Privileged Access Governance
Cloud transformation promises business agility, cost savings, and innovation, but the elastic nature of the environment can result in gaps in security coverage that introduce risk. Centrify Platform’s continuous discovery service preserves visibility and control over the infrastructure in this dynamic environment to prevent blind spots and enable better privileged access governance for hybrid environments.
Visibility and Control for Hybrid Environments
Continuous discovery and automated enrollment of systems into the Centrify Platform enables consistent enforcement of privileged access security policies in your AWS environments.
Simplify and Secure
Maintain visibility across elastic infrastructure
Automate enrollment of systems in Centrify Platform
Consistently enforce privileged access security policies
Cloud Provider Discovery, Enrollment, and Cleanup on Termination
Monitor elastic infrastructure in AWS to ensure privileged access security policies are applied consistently across cloud and on-premises systems. Automated enrollment of discovered EC2 instances into the Centrify Platform establishes trust and unique machine identities that enable centralized governance and privileged access controls.
Extend Privileged Access Security Policy Enforcement Seamlessly
Rapidly extend privileged access security policy enforcement to new infrastructure, VPCs, and subnets with automated deployment of Centrify Platform's gateway connectors. Gateway connectors bring new IT resources into scope for integration into the Centrify Platform without requiring VPNs or new identity infrastructure.
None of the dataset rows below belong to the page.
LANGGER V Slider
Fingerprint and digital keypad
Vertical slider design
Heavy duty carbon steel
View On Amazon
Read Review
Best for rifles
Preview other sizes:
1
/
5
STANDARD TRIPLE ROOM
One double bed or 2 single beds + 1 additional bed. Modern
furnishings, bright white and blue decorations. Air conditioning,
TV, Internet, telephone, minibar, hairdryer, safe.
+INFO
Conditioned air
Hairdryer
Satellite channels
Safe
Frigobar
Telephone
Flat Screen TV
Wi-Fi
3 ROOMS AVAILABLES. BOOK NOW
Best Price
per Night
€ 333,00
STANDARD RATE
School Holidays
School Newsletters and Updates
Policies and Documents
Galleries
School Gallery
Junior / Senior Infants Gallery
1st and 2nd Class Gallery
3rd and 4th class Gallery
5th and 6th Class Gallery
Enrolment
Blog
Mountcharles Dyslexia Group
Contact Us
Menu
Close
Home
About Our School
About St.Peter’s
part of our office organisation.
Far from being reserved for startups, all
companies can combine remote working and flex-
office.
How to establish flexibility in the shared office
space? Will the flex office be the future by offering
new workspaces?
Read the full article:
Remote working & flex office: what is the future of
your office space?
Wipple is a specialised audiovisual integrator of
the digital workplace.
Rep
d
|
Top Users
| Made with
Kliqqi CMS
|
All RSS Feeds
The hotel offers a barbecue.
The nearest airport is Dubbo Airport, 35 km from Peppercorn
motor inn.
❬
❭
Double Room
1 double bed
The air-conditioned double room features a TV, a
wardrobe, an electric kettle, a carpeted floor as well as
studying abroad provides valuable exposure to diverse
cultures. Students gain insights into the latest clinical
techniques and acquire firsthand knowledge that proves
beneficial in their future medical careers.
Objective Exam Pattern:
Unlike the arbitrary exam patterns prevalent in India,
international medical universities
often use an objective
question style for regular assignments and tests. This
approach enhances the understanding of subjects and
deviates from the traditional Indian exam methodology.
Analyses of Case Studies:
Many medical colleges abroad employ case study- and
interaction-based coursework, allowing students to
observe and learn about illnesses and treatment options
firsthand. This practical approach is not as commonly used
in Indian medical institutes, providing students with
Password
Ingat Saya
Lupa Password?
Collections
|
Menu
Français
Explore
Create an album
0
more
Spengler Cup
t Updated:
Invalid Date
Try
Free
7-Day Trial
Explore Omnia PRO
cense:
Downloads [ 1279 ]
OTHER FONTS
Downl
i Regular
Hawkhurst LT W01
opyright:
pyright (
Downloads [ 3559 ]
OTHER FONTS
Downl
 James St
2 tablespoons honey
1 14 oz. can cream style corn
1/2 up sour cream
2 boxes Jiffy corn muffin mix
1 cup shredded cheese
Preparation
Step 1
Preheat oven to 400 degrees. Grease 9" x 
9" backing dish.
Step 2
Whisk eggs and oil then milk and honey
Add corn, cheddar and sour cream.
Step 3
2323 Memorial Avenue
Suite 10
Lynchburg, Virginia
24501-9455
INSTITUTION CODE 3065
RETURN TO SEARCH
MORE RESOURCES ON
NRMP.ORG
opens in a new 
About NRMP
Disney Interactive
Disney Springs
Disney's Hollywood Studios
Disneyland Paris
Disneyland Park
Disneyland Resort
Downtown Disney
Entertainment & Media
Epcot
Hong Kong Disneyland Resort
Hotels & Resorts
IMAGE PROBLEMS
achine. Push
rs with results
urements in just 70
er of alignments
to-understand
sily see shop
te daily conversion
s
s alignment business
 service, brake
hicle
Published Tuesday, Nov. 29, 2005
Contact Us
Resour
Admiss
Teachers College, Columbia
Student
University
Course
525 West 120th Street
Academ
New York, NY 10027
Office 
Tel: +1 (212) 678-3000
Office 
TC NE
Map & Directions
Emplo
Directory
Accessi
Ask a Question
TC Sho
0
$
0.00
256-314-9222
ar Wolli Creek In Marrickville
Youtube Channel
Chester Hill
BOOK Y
Active Directory Discovery
In non-elastic environments such as a data center, you can schedule discovery of Windows and domain-joined Linux and UNIX systems. Automatically vault local Windows, Linux, and UNIX account passwords and enable secure remote access. Discover Windows services, scheduled tasks, and IIS Application Pools along with their associated accounts. Also, discover alternate admin accounts (also known as “dash-a” accounts) and associate them with the relevant account owner.
Port Scanning Discovery
In non-elastic environments such as a data center, you can schedule discovery of standalone systems and network devices not joined to Active Directory. Scan the network for systems and probe their ports to identify the system type. Optionally, the Centrify Platform can log in for a more detailed discovery of, for example, local accounts and the accounts associated with IIS application pools, services, and scheduled tasks.